Let me ease you gently into a big and boring-sounding word for a small dishonesty that today corrupts the language of politics. Doubtless we shall be encountering it (though never by name) in Rachel Reeves’s looming Budget.
If you step away from levying the new taxes you must then cut the goodies they were to pay for
But we’ll start at my mother’s knee. I was five, and she was teaching me reading: an activity I viewed with displeasure. I did, however, like sugar-coated almonds – very much. So Mum undertook to give me one sugar-coated almond for every chapter I read aloud to her from my First Reading Book. It did not occur to me to quantify cost and reward or question the rate of exchange between one sugar-coated almond and one chapter read aloud, nor wonder whether I could quit my studies if we ran out of sweets. The transactionality of the deal, delivered from on high, came to me as a fact. Sweets had duties attached. Drudgery came with sugar.

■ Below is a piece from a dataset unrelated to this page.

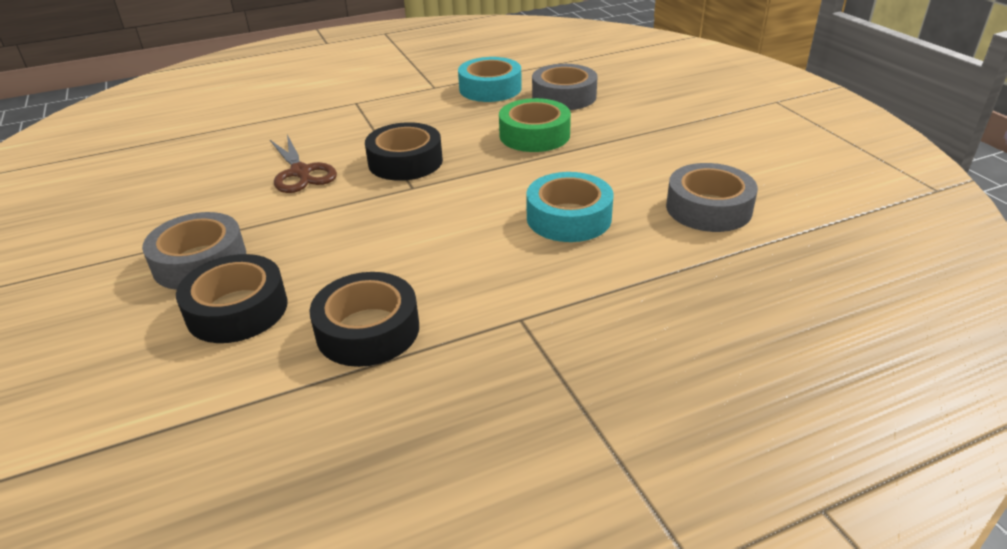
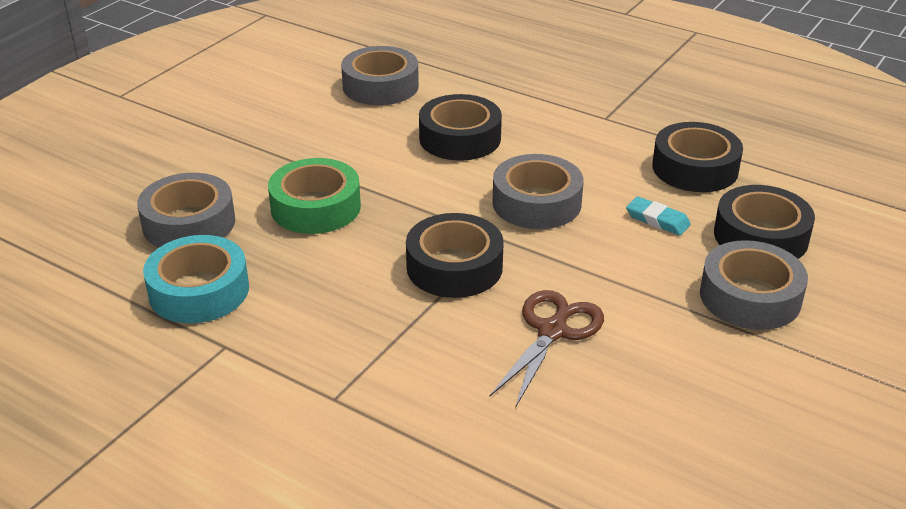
camera: 125 degrees left, 0 degrees up
turquoise tape [526,172,613,242] -> black tape [419,94,502,161]
none -> grey tape [492,154,584,229]
none -> turquoise eraser [626,196,691,236]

In boyhood I was to encounter these exchanges frequently, especially when we little Parrises wanted something that cost money. If we were to have a holiday this summer, Daddy would have to delay the arrival of my first bicycle to pay for it. If we didn’t stop for a cream tea on our way back from the beach, Mum could afford to take us to the cinema to see The Wizard of Oz. There were funds for one or the other but not both.
And this goes with the grain of human nature. The linkage between the thing desired and the thing denied may be fanciful but there’s enough truth in the lie to give it an easily grasped plausibility. No pain, no gain.
In economics, or rather the politics of economics, it’s called hypothecation.